Integrare l’integrazione
Molti scrittori, scribacchini, pennivendoli, poeti o “poetucoli”, preferiscono la notte per inoltrarsi nel viale buio dello scritto, limando, levigando, mimando, sostituendo termini, suffissi, e imprecazioni varie.
Al ritorno dal viale oscuro, spesso e volentieri raggiungo a piedi, tempo permettendo, il solito bar, per il primo caffè del giorno.
Stamane la mente mi si è bloccata sul verbo integrare, non tanto per l’etimologia del termine, ma perché quasi mai entra nei miei lavori, finanche nelle cosette scritte in gioventù, neanche nei copioni improvvisati per il teatro dei poveri.
Ho cercato un motivo, ma niente, ho pensato persino che il verbo integrare fosse meno incisivo dei suoi sinonimi, tipo completare, perfezionare, adeguare, arricchire, aggiungere, ecc ecc.
Come capita, sempre spesso e volentieri, ho smesso di pensarci quando mi hanno servito il caffè e dall’altra parte sono entrati 4 ragazzi Senegalesi assonnati, vestiti da lavoro e già con la sigaretta accesa. “A me un caffè lungo macchiato con latte freddo”, “io un cappuccino con il decaffeinato e un bicchiere d’acqua frizzante”, “io un vetrino con poca schiuma” e l’ultimo un caffè normale.
* * *
• Problemi da risolvere
**1)** Secondo il testo estratto, su quale verbo si blocca stamane la mente di chi scrive?
**2)** Ripeti alla lettera le righe dell'elenco, partendo da quella che contiene "What is the average" e proseguendo fino a quella che contiene "What is the spread", estremi inclusi.

• Elenco riportato
* * *
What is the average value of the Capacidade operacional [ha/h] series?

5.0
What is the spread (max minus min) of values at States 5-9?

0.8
* * *
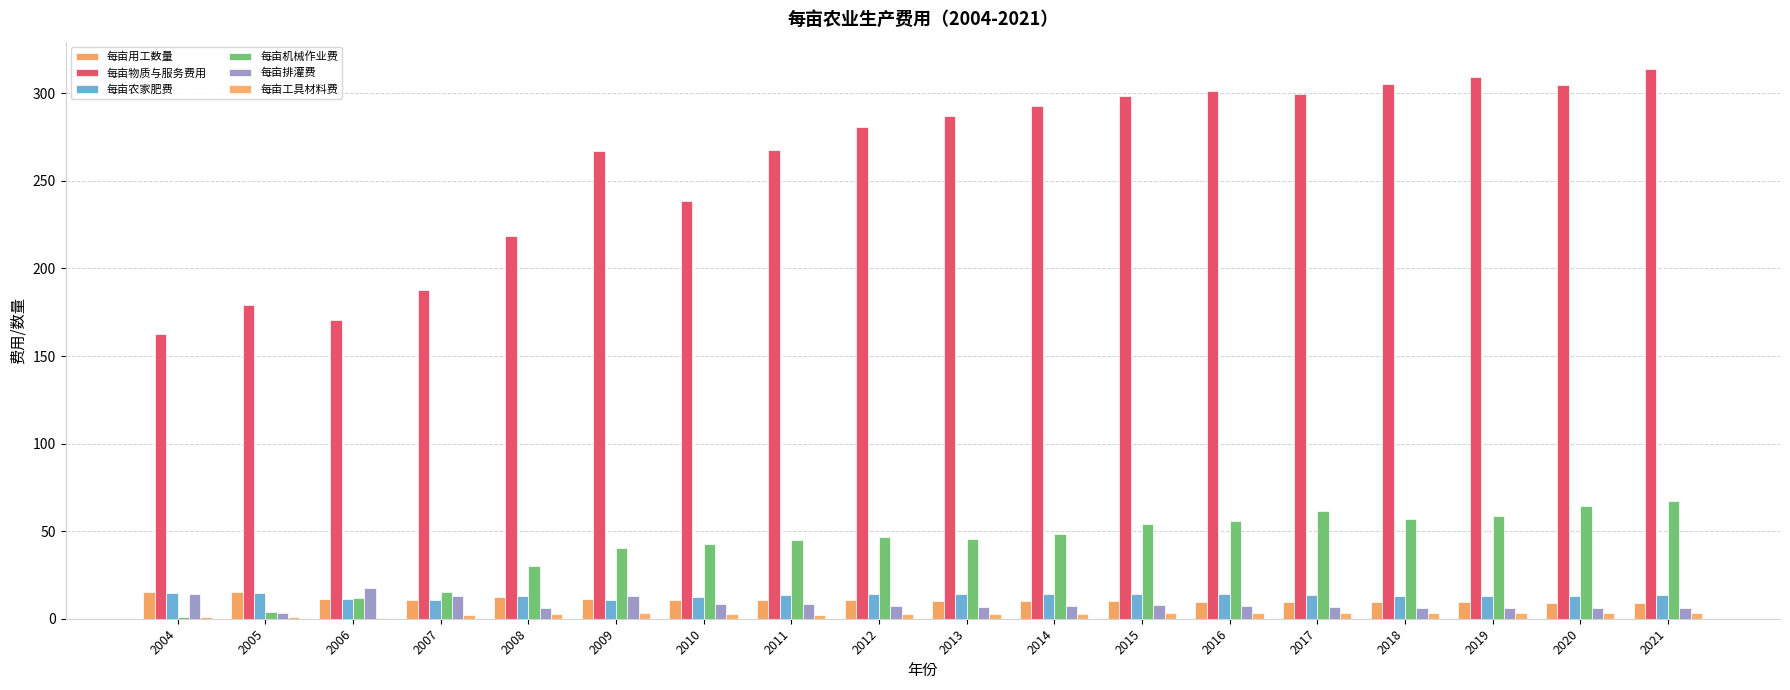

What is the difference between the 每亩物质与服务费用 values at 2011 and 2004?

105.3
* * *
• Risposte
**1)** Sul verbo integrare.

**2)**
What is the average value of the Capacidade operacional [ha/h] series?

5.0
What is the spread (max minus min) of values at States 5-9?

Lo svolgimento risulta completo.